— Skeletal landmark data —
· · ·

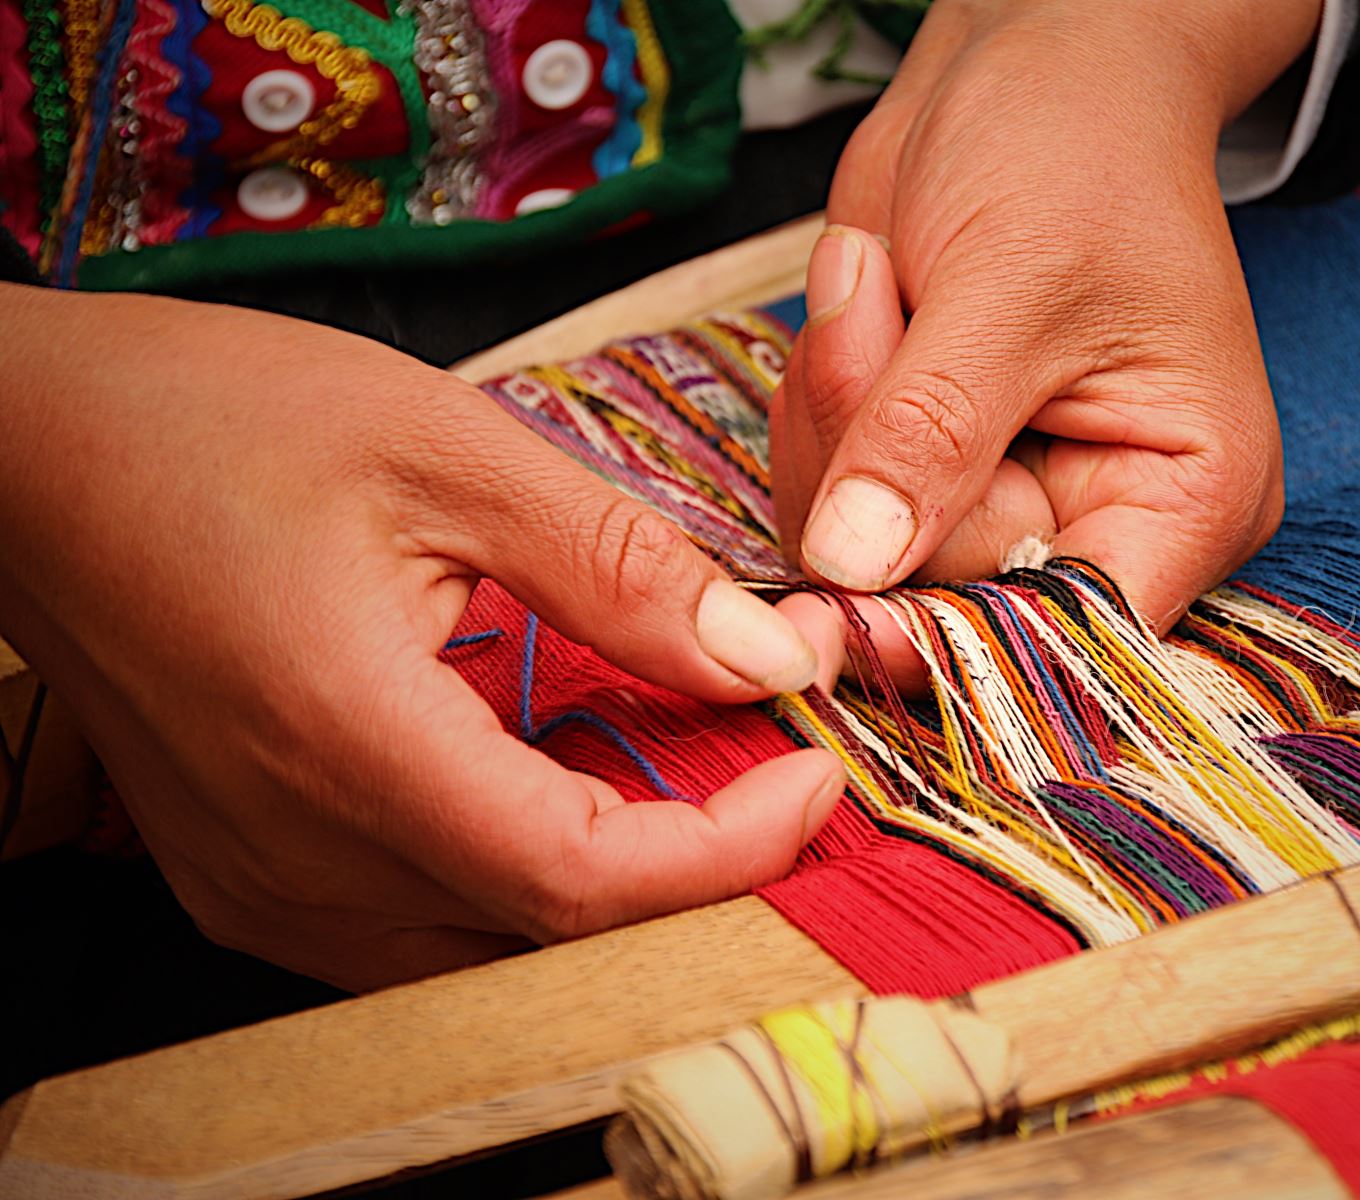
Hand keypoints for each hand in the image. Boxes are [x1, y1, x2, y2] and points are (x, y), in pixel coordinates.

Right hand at [0, 285, 844, 989]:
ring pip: (490, 956)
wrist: (31, 457)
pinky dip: (524, 884)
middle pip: (549, 939)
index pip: (581, 880)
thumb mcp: (447, 449)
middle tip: (777, 772)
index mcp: (347, 739)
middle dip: (697, 873)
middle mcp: (296, 853)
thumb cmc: (216, 423)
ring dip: (616, 889)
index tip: (816, 777)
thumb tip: (769, 657)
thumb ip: (619, 569)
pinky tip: (570, 794)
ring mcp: (263, 886)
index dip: (728, 853)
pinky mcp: (249, 880)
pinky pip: (421, 934)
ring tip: (698, 782)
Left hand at [771, 0, 1317, 682]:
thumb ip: (933, 431)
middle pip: (942, 593)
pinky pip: (824, 501)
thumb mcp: (1008, 282)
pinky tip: (861, 304)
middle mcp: (1097, 521)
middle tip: (876, 303)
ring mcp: (1001, 499)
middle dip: (873, 458)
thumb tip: (856, 568)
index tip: (849, 608)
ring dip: (834, 415)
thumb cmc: (1076, 146)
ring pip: (862, 554)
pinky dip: (814, 409)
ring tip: (881, 278)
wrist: (1032, 63)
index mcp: (1185, 498)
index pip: (1071, 634)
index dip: (958, 635)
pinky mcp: (923, 470)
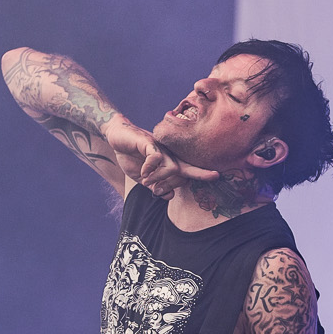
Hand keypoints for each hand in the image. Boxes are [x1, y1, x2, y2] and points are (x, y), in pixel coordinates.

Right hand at [103, 118, 218, 197]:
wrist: (116, 137)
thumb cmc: (132, 156)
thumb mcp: (144, 177)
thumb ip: (156, 186)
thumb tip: (170, 196)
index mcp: (169, 162)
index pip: (190, 170)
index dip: (202, 173)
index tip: (217, 175)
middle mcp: (168, 154)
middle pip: (182, 174)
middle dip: (169, 185)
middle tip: (153, 187)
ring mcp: (160, 148)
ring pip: (172, 168)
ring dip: (158, 178)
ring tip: (145, 178)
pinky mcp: (148, 143)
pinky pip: (156, 158)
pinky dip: (150, 168)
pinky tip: (143, 172)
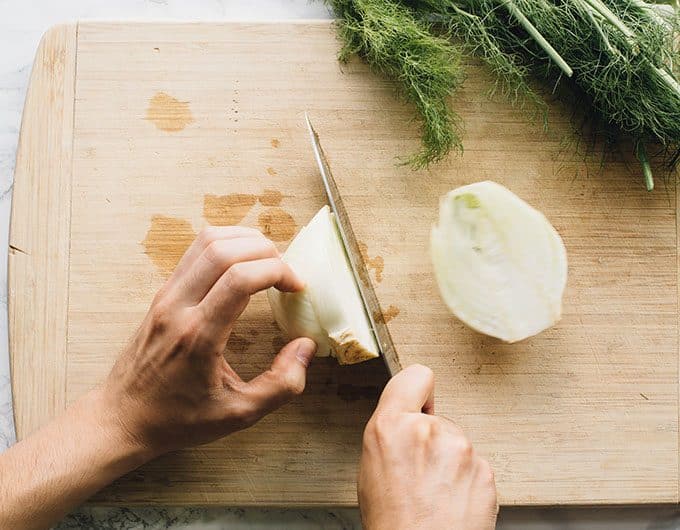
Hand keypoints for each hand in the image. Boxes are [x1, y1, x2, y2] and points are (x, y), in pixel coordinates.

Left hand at [98, 226, 316, 455]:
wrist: (123, 418)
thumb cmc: (178, 419)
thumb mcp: (239, 415)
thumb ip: (281, 385)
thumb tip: (306, 347)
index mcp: (199, 335)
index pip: (240, 278)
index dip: (278, 272)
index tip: (297, 287)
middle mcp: (178, 306)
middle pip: (225, 249)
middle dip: (267, 251)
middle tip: (286, 274)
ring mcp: (166, 295)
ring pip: (207, 240)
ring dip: (245, 241)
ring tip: (268, 262)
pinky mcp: (162, 292)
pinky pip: (195, 251)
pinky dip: (226, 245)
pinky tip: (242, 264)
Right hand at [358, 365, 497, 529]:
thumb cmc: (392, 522)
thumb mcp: (370, 466)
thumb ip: (391, 432)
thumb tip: (404, 421)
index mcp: (391, 426)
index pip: (416, 375)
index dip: (418, 391)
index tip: (420, 402)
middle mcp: (428, 430)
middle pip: (437, 417)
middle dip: (431, 438)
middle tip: (419, 471)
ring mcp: (461, 449)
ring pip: (456, 442)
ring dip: (449, 461)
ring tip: (434, 492)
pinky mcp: (484, 470)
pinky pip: (474, 465)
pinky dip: (466, 480)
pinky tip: (450, 501)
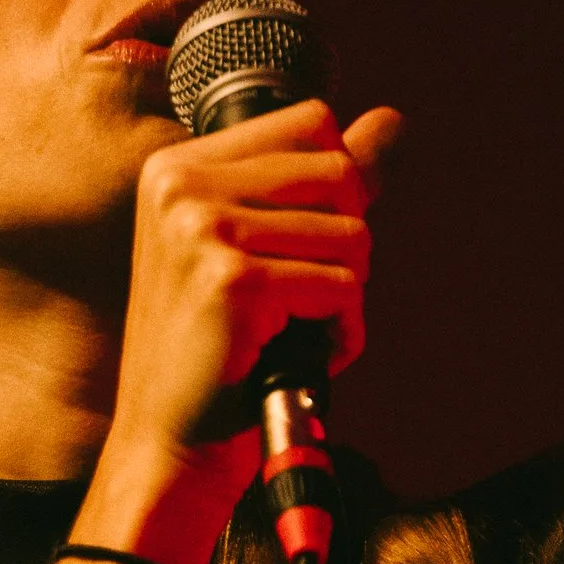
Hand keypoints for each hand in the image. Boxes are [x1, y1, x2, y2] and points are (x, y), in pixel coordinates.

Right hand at [65, 98, 403, 563]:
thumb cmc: (220, 349)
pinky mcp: (232, 280)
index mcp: (178, 166)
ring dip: (345, 296)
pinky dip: (340, 333)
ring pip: (353, 233)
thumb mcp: (258, 244)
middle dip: (344, 244)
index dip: (335, 186)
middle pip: (341, 172)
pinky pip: (344, 287)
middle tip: (295, 295)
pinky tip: (296, 355)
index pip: (312, 121)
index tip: (298, 242)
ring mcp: (201, 228)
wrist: (172, 443)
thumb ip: (323, 181)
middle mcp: (181, 184)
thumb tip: (392, 121)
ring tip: (293, 329)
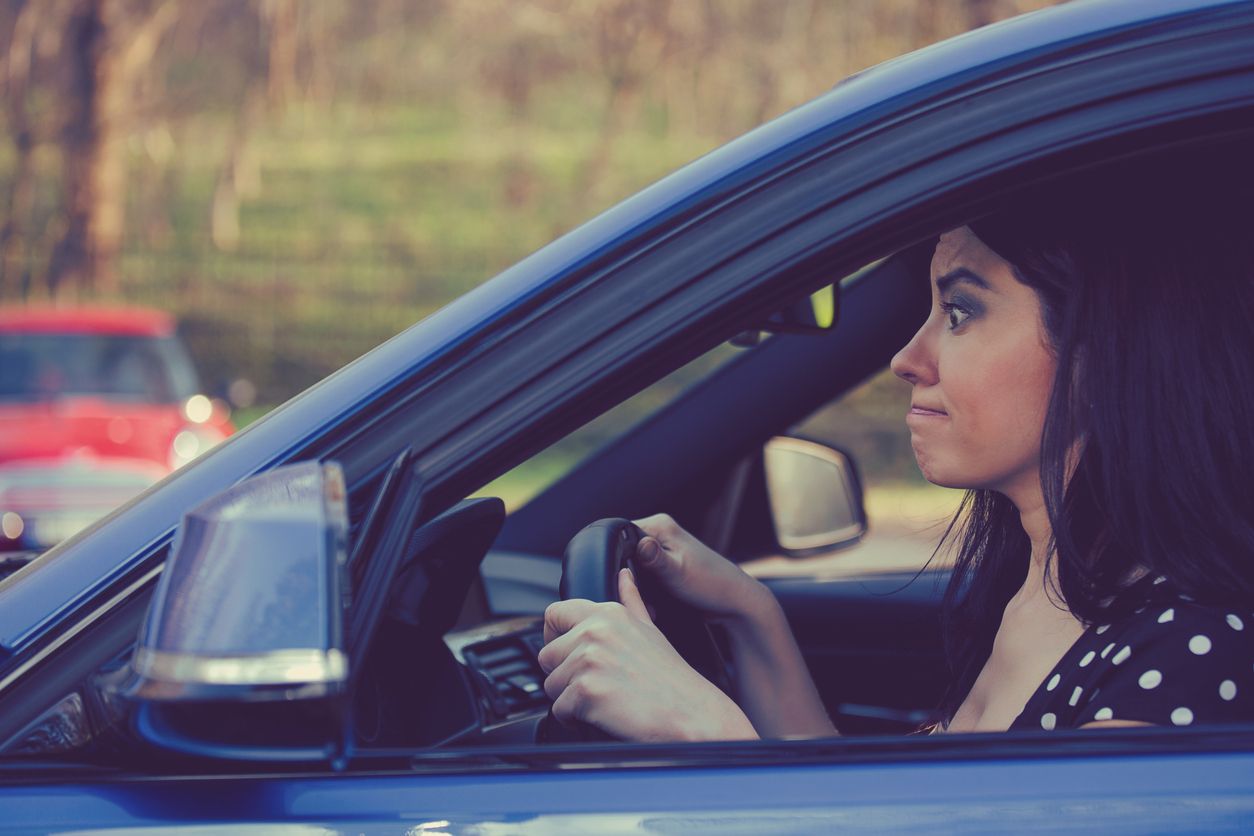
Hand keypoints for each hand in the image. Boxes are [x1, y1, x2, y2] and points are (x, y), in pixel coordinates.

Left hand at [538, 568, 756, 741]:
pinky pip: (558, 709)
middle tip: (596, 685)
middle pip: (547, 655)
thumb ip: (631, 601)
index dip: (554, 637)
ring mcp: (589, 660)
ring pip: (551, 685)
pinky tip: (603, 715)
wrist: (692, 715)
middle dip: (564, 675)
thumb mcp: (651, 629)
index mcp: (608, 613)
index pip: (554, 614)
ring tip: (604, 701)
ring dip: (570, 699)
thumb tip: (625, 575)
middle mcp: (595, 631)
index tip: (567, 653)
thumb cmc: (673, 678)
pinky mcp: (586, 691)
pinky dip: (575, 719)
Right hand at [633, 514, 773, 625]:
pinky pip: (644, 577)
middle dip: (628, 578)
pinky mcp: (665, 566)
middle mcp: (659, 533)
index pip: (620, 535)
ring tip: (651, 604)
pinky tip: (655, 605)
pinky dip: (646, 591)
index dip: (617, 559)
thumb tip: (640, 543)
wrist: (732, 601)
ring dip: (637, 588)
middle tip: (642, 598)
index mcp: (660, 525)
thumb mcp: (677, 572)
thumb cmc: (709, 584)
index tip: (624, 581)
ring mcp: (662, 550)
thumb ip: (655, 558)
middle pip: (624, 553)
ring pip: (632, 568)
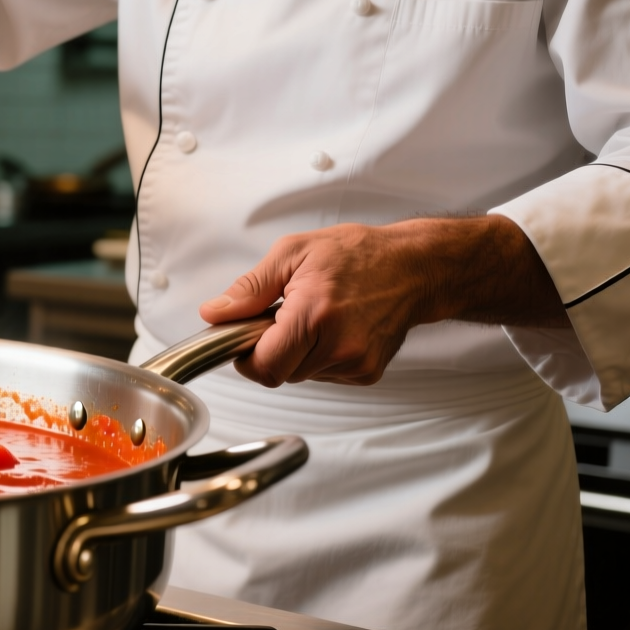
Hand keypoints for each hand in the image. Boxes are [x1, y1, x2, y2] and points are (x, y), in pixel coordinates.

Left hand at [199, 216, 568, 386]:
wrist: (415, 267)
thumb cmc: (357, 254)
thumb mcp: (293, 254)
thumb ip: (249, 288)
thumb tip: (215, 313)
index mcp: (315, 315)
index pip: (264, 366)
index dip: (246, 357)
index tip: (245, 337)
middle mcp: (339, 346)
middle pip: (279, 373)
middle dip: (270, 350)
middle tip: (282, 317)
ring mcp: (356, 364)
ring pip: (301, 375)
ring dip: (296, 353)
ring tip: (313, 317)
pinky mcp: (367, 373)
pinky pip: (324, 375)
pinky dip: (319, 357)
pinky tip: (332, 329)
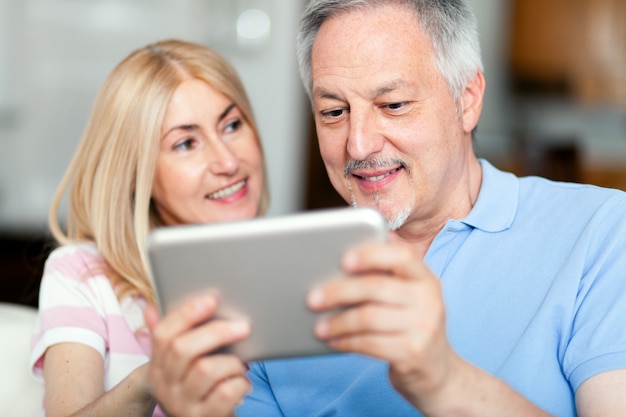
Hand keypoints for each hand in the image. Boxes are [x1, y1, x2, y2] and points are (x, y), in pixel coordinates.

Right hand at [144, 293, 251, 416]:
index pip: (163, 334)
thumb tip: (150, 307)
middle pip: (183, 348)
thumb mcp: (176, 366)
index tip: (212, 299)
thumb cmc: (193, 387)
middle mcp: (164, 385)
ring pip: (206, 369)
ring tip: (241, 366)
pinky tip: (242, 384)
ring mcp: (181, 404)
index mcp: (157, 366)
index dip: (187, 313)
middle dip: (217, 332)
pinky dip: (239, 384)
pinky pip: (224, 394)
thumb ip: (169, 337)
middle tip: (243, 327)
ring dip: (232, 363)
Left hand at [306, 240, 457, 407]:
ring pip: (368, 317)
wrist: (437, 373)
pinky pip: (369, 343)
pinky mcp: (412, 353)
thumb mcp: (409, 298)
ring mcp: (423, 328)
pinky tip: (333, 342)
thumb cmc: (412, 327)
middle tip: (312, 298)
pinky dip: (346, 342)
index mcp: (426, 279)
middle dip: (339, 292)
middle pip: (376, 287)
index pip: (401, 256)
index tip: (343, 260)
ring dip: (337, 322)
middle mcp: (429, 300)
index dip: (371, 255)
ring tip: (318, 326)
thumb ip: (387, 274)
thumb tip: (350, 251)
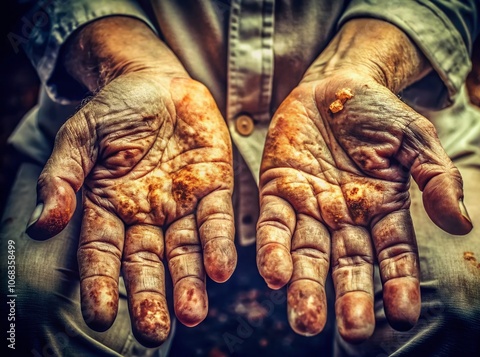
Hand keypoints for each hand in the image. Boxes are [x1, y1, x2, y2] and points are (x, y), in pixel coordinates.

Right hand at [26, 71, 236, 345]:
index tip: (100, 316)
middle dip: (150, 296)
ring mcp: (182, 204)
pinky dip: (218, 244)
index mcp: (108, 207)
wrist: (157, 83)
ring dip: (189, 283)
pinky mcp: (214, 188)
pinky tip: (220, 270)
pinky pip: (216, 220)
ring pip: (185, 251)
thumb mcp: (80, 138)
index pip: (102, 254)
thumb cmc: (114, 111)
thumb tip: (42, 223)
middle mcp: (146, 215)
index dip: (101, 284)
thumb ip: (63, 178)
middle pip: (147, 263)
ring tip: (192, 314)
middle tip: (154, 332)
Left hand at [256, 72, 471, 341]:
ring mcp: (310, 206)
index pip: (394, 255)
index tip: (401, 316)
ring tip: (304, 320)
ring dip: (306, 287)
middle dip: (350, 297)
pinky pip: (274, 224)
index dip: (398, 285)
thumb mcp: (416, 140)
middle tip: (352, 332)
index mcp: (382, 209)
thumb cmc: (379, 113)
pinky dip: (272, 249)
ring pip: (308, 254)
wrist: (334, 85)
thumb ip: (436, 178)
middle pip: (349, 264)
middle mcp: (346, 216)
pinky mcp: (278, 191)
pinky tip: (273, 275)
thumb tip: (460, 223)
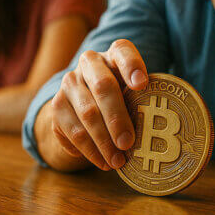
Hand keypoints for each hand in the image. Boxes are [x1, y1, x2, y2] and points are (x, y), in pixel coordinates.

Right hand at [48, 39, 147, 169]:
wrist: (86, 102)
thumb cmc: (123, 96)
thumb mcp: (135, 93)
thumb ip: (144, 102)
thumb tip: (157, 131)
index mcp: (115, 54)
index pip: (124, 52)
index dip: (133, 67)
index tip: (142, 85)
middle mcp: (90, 62)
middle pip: (103, 86)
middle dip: (117, 117)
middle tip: (128, 143)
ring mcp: (70, 82)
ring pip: (87, 112)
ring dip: (104, 141)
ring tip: (118, 161)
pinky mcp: (57, 105)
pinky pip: (73, 130)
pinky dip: (90, 150)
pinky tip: (103, 162)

· · ·

— Problem requirements —
Transcribe each line of the data above, unaltered, from the one where "middle pip: (547, 655)" appears to the one where "thumb tip: (640, 543)" appears, inclusive of both.

— The completed task —
middle pip: (547, 655)
thumb ip: (631, 601)
index dip: (554, 637)
ring mcp: (589, 660)
ring pip: (551, 685)
pinky tip: (603, 715)
wrist: (692, 715)
middle dip: (564, 675)
thumb mcp: (651, 629)
index mcp: (608, 613)
index pip: (554, 614)
ring tip: (604, 701)
ring dip: (570, 699)
thumb tip: (625, 575)
middle mcp: (595, 631)
index tip: (567, 653)
thumb cmc: (673, 678)
pinky mcp: (586, 691)
pinky dip: (575, 719)
Right hand at [633, 514, 773, 625]:
pinky pip: (644, 577)
middle dip: (628, 578)
pinky mcp: (665, 566)
middle mcp: (659, 533)
index pip: (620, 535)
ring tip: (651, 604)
pinky tip: (655, 605)
pinky dip: (646, 591)
index dip: (617, 559)
thumb tip: (640, 543)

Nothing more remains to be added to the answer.